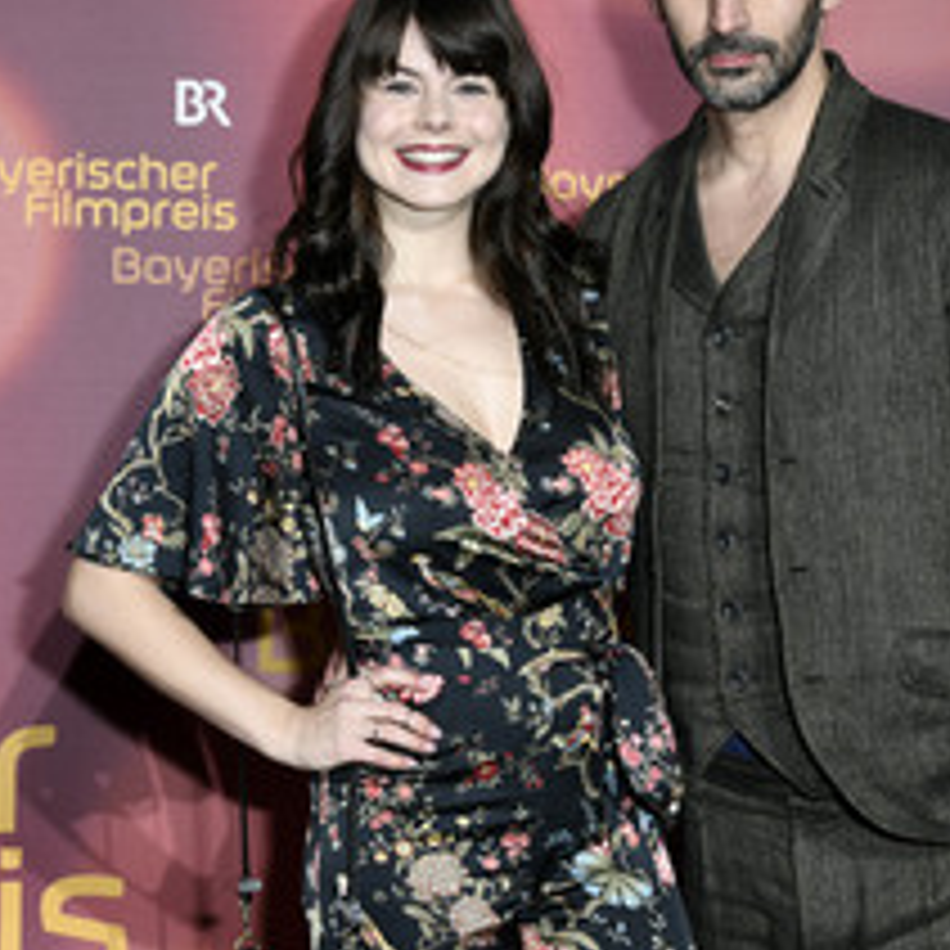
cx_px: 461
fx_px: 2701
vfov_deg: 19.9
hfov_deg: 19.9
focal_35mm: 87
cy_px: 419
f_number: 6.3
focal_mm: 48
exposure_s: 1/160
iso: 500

────────────────────

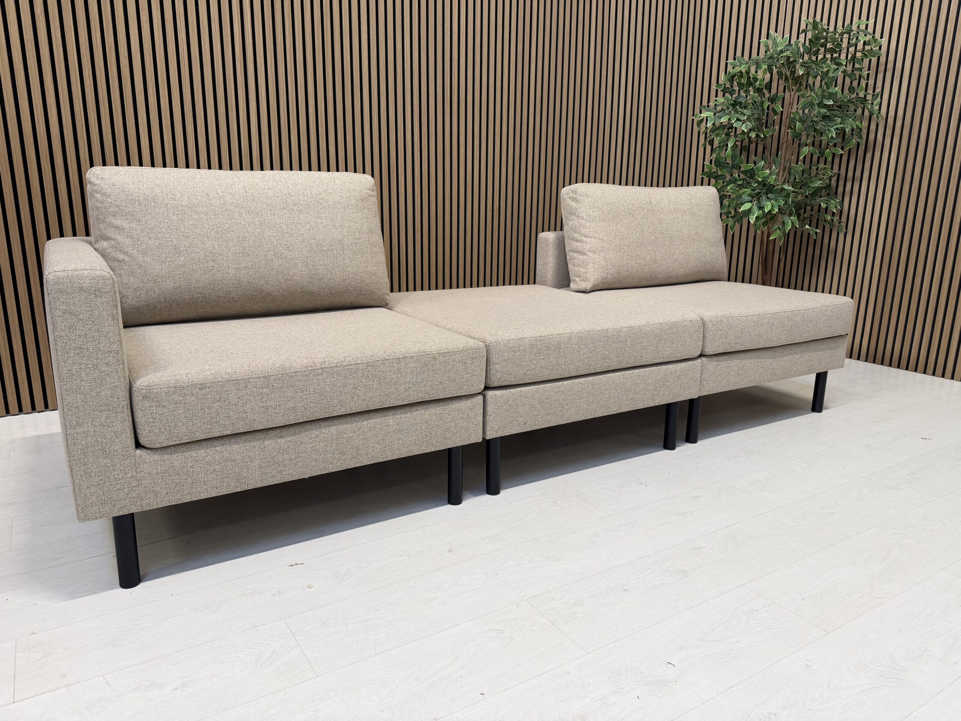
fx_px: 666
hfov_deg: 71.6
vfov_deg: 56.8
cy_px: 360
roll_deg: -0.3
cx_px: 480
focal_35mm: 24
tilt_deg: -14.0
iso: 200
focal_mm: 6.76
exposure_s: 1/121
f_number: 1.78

────────────────────

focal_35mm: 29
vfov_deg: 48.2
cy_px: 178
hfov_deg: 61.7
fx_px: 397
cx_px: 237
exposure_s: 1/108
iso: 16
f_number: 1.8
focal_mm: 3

────────────────────

▶ WORK REQUIRED: Print, without alteration, only the lines above between the one holding "roll_deg: -0.3" and the one holding "f_number: 1.78", inclusive.

▶ COMPLETED TASK:
roll_deg: -0.3
cx_px: 480
focal_35mm: 24
tilt_deg: -14.0
iso: 200
focal_mm: 6.76
exposure_s: 1/121
f_number: 1.78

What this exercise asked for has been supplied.